In other words - it's a purely empricial question which of character-based and phonetic systems facilitate recognition more. I, for one, would be very interested in knowing the answer - though as I said, I suspect that it's true that characters are easier to recognize than strings of letters.

(My friend mentioned something about Korean - which really DOES "box" its letters into characters. It would be especially interesting to compare Korean reading rates to those of English and Chinese. I suspect Korean wins.)
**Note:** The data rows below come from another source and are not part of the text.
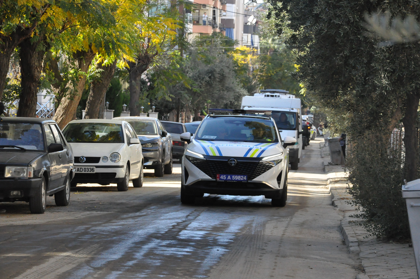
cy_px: 140
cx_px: 210
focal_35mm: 158
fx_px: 1835
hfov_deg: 13.1
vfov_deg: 8.7
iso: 3200
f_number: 9
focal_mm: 105
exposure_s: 1/1250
There isn't really an overall point here - just that I find such information-theoretic linguistic questions fascinating. Presumably what is going on with "minimal size effects" in Chinese has an explanation in straightforward, Shannon-esque terms. The more "information" in a character, the harder it is to identify - because this is an effect of playing subconscious "20-questions" with it. What I'm curious about is whether the well-known Zipf frequency effects come into play here: are more frequent characters also less likely to have large numbers of strokes? I mean, trivially in any corpus study we would find that they do - just because of the particle "le" (which only has one stroke and is hugely common) and because family names tend to have complex characters. But controlling for those two? I wonder... There's a good case that you might not - because for independent reasons I would imagine that a logographic system is more resistant to change than a purely phonetic one, leading to a possible retention of complex characters in uses that increased in frequency over time over and above what one would expect in alphabetic systems.

But no answers - the studies either have yet to be done, or else (more likely) I'm simply unaware of them. In any case, while I suspect that Chinese characters ARE easier to identify than strings of alphabetic words, I'm not convinced that we really know why, or that our hunches about why are necessarily correct. It's an interesting field for future study.

Another interesting question for me is how English word-recognition times fare with respect to more regular languages that have longer words on average than English - like Dutch and Finnish. I suspect that in spite of the longer sequences, Dutch and Finnish readers are faster because the more reliable phonetic information aids them. English - which has a fairly messy disconect here (which is unfortuantely not total, as in Chinese, in which case it could arguably be an advantage) - is probably unnecessarily confusing.